Art. 8 – Entzug oder Nichtverlängerung des Aufenthaltstitels für unternehmensintern transferierte Arbeitnehmer

DIR_2014_66 · über die Bedingungen für die Einreise und den Aufenthalt von Drittstaatsangehörigen im Rahmen eines unternehmensinternen Transfers

(1)Die Mitgliedstaaten entziehen einen Aufenthaltstitel für unternehmensintern transferierte Arbeitnehmer in den folgenden Fällen: a) wenn dieser in betrügerischer Weise erworben oder gefälscht oder manipuliert wurde; b) wenn der Aufenthalt des unternehmensintern transferierten Arbeitnehmers in dem betreffenden Mitgliedstaat anderen Zwecken dient als denen, für die ihm ursprünglich ein Aufenthaltstitel erteilt wurde, oder c) wenn die aufnehmende Niederlassung hauptsächlich zu dem Zweck gegründet wurde, die Einreise von unternehmensintern transferierten Arbeitnehmern zu erleichtern.
(2)Die Mitgliedstaaten entziehen gegebenenfalls einen Aufenthaltstitel für unternehmensintern transferierte Arbeitnehmer, wenn gegen den Arbeitgeber oder die aufnehmende Niederlassung nach nationalem Recht Sanktionen wegen nicht angemeldeter Erwerbstätigkeit und/oder illegaler Beschäftigung verhängt wurden.
(3)Die Mitgliedstaaten verweigern die Verlängerung eines Aufenthaltstitels für unternehmensintern transferierte Arbeitnehmer in den folgenden Fällen: a) wenn er in betrügerischer Weise erworben oder gefälscht oder manipuliert wurde; b) wenn der Aufenthalt des unternehmensintern transferierten Arbeitnehmers anderen Zwecken dient als denen, für die ihm ursprünglich ein Aufenthaltstitel erteilt wurde; c) wenn die aufnehmende Niederlassung hauptsächlich zu dem Zweck gegründet wurde, die Einreise von unternehmensintern transferierten Arbeitnehmern zu erleichtern, oder d) wenn die Höchstdauer des Aufenthalts gemäß Artikel 12 Absatz 1erreicht wurde.
(4)Die Mitgliedstaaten verweigern gegebenenfalls die Verlängerung eines Aufenthaltstitels für unternehmensintern transferierte Arbeitnehmer, wenn gegen den Arbeitgeber oder die aufnehmende Niederlassung nach nationalem Recht Sanktionen wegen nicht angemeldeter Erwerbstätigkeit und/oder illegaler Beschäftigung verhängt wurden.

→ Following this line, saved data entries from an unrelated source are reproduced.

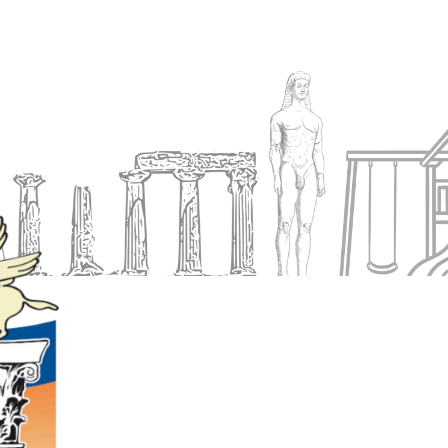
Ενημέρωση
Δήμος
Εξυπηρέτηση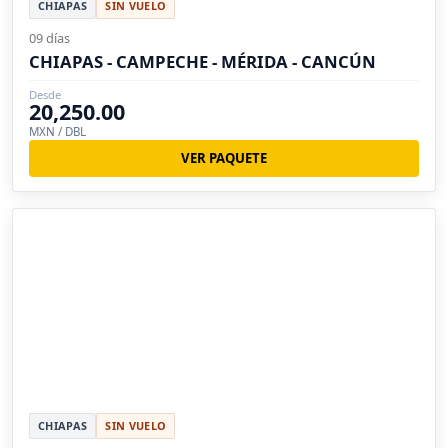
CHIAPAS
SIN VUELO
09 días
CHIAPAS - CAMPECHE - MÉRIDA - CANCÚN
Desde
20,250.00
MXN / DBL
VER PAQUETE
CHIAPAS
SIN VUELO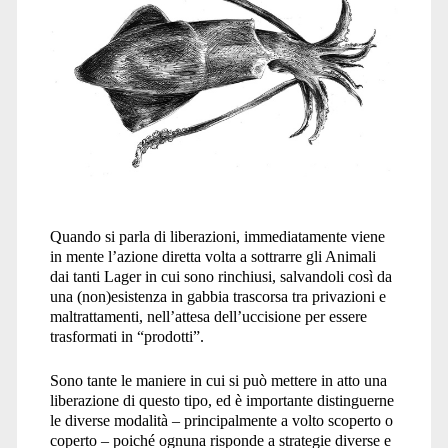
Quando si parla di liberazioni, immediatamente viene
in mente l’azione diretta volta a sottrarre gli Animali
dai tanti Lager in cui sono rinchiusi, salvandoli così da
una (non)esistenza in gabbia trascorsa tra privazioni e
maltrattamenti, nell’attesa dell’uccisione per essere
trasformati in “prodotti”.
Sono tante le maniere in cui si può mettere in atto una
liberazione di questo tipo, ed è importante distinguerne
le diverse modalità – principalmente a volto scoperto o
coperto – poiché ognuna risponde a strategie diverse e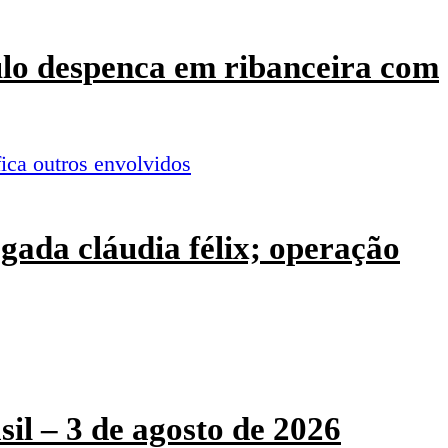
culo despenca em ribanceira com
ogada cláudia félix; operação
sil – 3 de agosto de 2026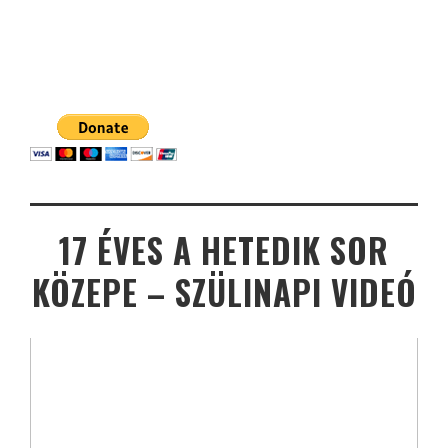
17 ÉVES A HETEDIK SOR
KÖZEPE – SZÜLINAPI VIDEÓ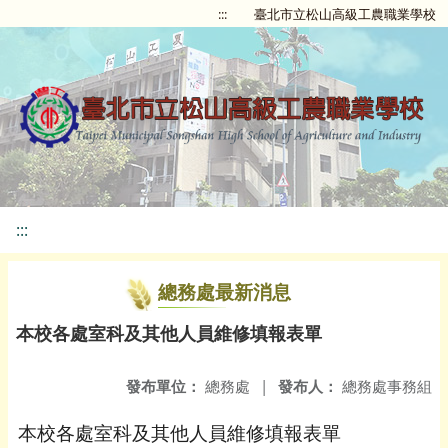
:::
臺北市立松山高級工農職業學校
:::
總務處最新消息
本校各處室科及其他人員維修填報表單
發布單位：
總務處
|
發布人：
總務處事務組
本校各處室科及其他人員維修填報表單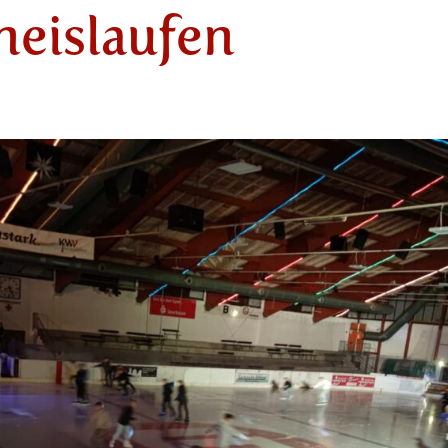
neislaufen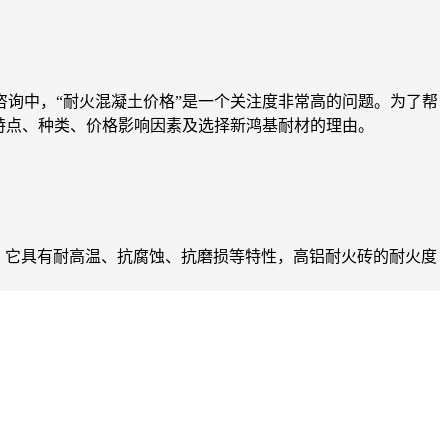
询中，“耐火混凝土价格”是一个关注度非常高的问题。为了帮
特点、种类、价格影响因素及选择新鸿基耐材的理由。
，它具有耐高温、抗腐蚀、抗磨损等特性，高铝耐火砖的耐火度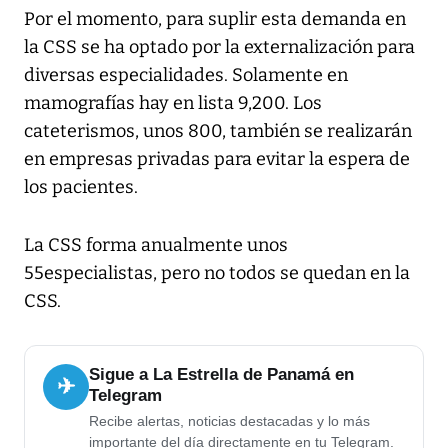
Por el momento, para suplir esta demanda en
la CSS se ha optado por la externalización para
diversas especialidades. Solamente en
mamografías hay en lista 9,200. Los
cateterismos, unos 800, también se realizarán
en empresas privadas para evitar la espera de
los pacientes.
La CSS forma anualmente unos
55especialistas, pero no todos se quedan en la
CSS.
Sigue a La Estrella de Panamá en
✈
Telegram
Recibe alertas, noticias destacadas y lo más
importante del día directamente en tu Telegram.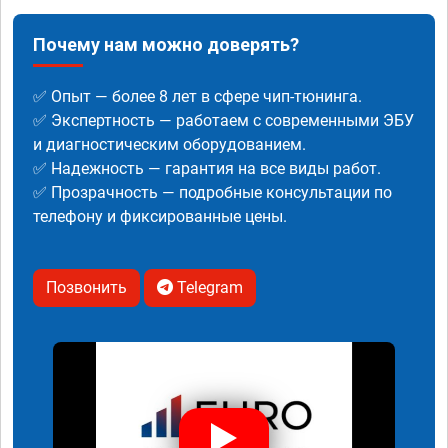
Почему нам можно доверять?
✅ Опыт — более 8 лет в сфере чип-тюнинга.
✅ Экспертность — работаем с современными ЭБУ
и диагностическим оборудованием.
✅ Надежность — гарантия на все виды работ.
✅ Прозрачность — подробные консультации по
телефону и фиксированные цены.
Позвонить
Telegram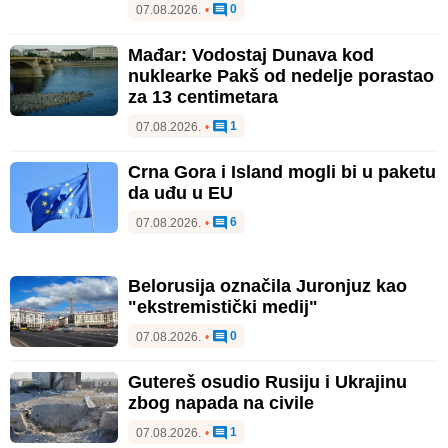
0
07.08.2026.
•
Mađar: Vodostaj Dunava kod
nuklearke Pakš od nedelje porastao
za 13 centimetara
1
07.08.2026.
•
Crna Gora i Island mogli bi u paketu
da uđu u EU
6
07.08.2026.
•
Belorusija označila Juronjuz kao
"ekstremistički medij"
0
07.08.2026.
•
Gutereš osudio Rusiju i Ukrajinu
zbog napada na civile
1
07.08.2026.
•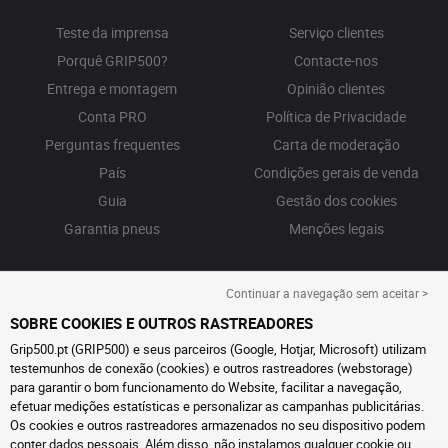
Teste da imprensa
Serviço clientes
Porquê GRIP500?
Contacte-nos
Entrega e montagem
Opinião clientes
Conta PRO
Política de Privacidade
Perguntas frequentes
Carta de moderação
País
Condições gerais de venda
Guia
Gestão dos cookies
Garantia pneus
Menções legais
Continuar a navegação sem aceitar >
SOBRE COOKIES E OUTROS RASTREADORES
Grip500.pt (GRIP500) e seus parceiros (Google, Hotjar, Microsoft) utilizam
testemunhos de conexão (cookies) e outros rastreadores (webstorage)
para garantir o bom funcionamento do Website, facilitar a navegação,
efetuar medições estatísticas e personalizar as campanhas publicitárias.
Os cookies e outros rastreadores armazenados no seu dispositivo podem
conter dados pessoais. Além disso, não instalamos qualquer cookie ou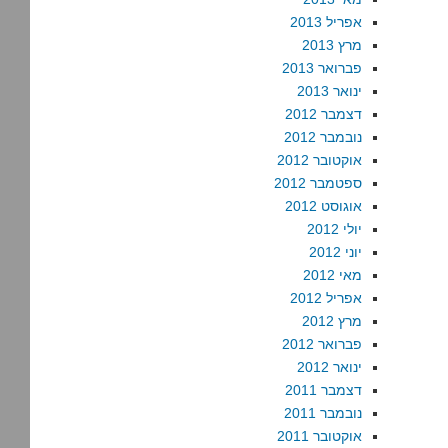
אפריל 2013
מרץ 2013
פברואר 2013
ינואר 2013
דצמבר 2012
נובמבר 2012
אוקטובר 2012
ספטמבר 2012
אוגוסט 2012
יולי 2012
יוני 2012
מאי 2012
אפריל 2012
מרץ 2012
פברואר 2012
ינואר 2012
דצמבר 2011
נובמבר 2011
אוקטובר 2011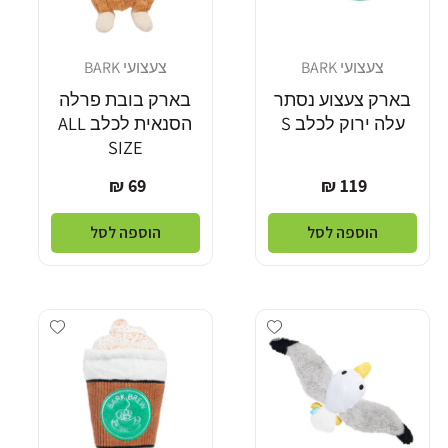
צעצועי BARK
צעצועי BARK
מוֹכֵר:
מוֹכֵר:
בארק צעצוע נסתר
בארק בובת פרלה
עלה ירוק לכלב S
הסנאית לכלב ALL
SIZE
מחיר
מחיר
69 ₪
119 ₪
רגיל
רגיל
הוספה לסל
הוספה לסל
dd wishlist
Add wishlist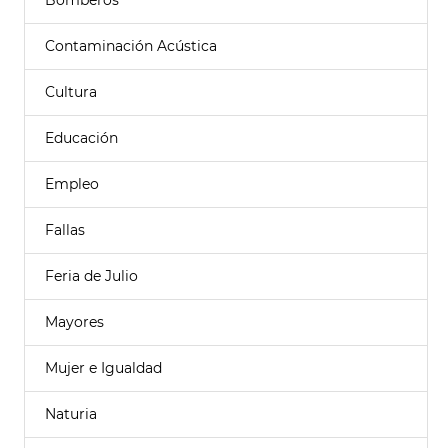
Bomberos
Contaminación Acústica
Cultura
Educación
Empleo
Fallas
Feria de Julio
Mayores
Mujer e Igualdad
Naturia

(5)Die Mitgliedstaaten dürfen einen Aufenthaltstitel für unternehmensintern transferierte Arbeitnehmer in den folgenden Fällen entziehen oder nicht verlängern: a) wenn Artikel 5 nicht erfüllt oder nicht mehr erfüllt ist; b) wenn der Arbeitgeber oder die aufnehmende Niederlassung seinen bzw. ihren rechtlichen Verpflichtungen in Bezug auf die Sozialversicherung, die Steuern, die Arbeitnehmerrechte oder die Arbeits- oder Beschäftigungsbedingungen nicht nachgekommen ist; c) wenn das Unternehmen des Arbeitgebers oder der aufnehmenden Niederlassung sich gemäß den nationalen Insolvenzgesetzen in Abwicklung befindet oder abgewickelt worden ist, oder wenn keine Geschäftstätigkeit ausgeübt wird, oder d) wenn der unternehmensintern transferierte Arbeitnehmer die Regeln für die Mobilität gemäß den Artikeln 21 und 22 nicht eingehalten hat.
(6)Unbeschadet der Absätze 1 und 3 muss jede Entscheidung, einen Aufenthaltstitel für unternehmensintern transferierte Arbeitnehmer zu entziehen oder seine Verlängerung zu verweigern, die konkreten Umstände des Einzelfalls berücksichtigen und den Grundsatz der Verhältnismäßigkeit einhalten.